### Aim of the task
Comb the records below for the string "DSG舒适版" and copy each line where it turns up.
═════ Data extract ═════
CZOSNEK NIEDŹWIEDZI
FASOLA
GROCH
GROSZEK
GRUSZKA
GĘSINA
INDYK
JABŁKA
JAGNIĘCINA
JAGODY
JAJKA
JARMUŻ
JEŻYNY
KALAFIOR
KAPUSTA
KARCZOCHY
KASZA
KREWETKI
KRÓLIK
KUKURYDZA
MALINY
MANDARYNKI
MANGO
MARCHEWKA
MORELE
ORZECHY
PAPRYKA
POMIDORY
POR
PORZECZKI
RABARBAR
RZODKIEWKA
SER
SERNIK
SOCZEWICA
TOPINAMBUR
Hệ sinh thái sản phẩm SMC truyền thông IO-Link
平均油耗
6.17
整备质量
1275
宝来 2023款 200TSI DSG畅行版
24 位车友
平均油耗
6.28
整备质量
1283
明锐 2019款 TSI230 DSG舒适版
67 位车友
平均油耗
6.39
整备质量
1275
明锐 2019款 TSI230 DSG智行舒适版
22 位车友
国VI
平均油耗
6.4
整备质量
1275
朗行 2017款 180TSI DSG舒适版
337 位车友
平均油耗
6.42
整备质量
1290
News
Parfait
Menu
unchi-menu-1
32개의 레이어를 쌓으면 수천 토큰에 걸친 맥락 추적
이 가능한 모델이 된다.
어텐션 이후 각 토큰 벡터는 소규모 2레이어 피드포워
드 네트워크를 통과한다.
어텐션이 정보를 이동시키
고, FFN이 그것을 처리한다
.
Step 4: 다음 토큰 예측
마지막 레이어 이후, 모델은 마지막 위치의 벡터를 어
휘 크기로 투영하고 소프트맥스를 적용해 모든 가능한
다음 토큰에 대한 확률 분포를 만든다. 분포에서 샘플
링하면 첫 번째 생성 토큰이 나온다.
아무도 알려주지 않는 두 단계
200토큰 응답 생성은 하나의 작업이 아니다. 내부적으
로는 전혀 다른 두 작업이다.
═════
### Task answer
明锐 2019款 TSI230 DSG舒适版
朗行 2017款 180TSI DSG舒适版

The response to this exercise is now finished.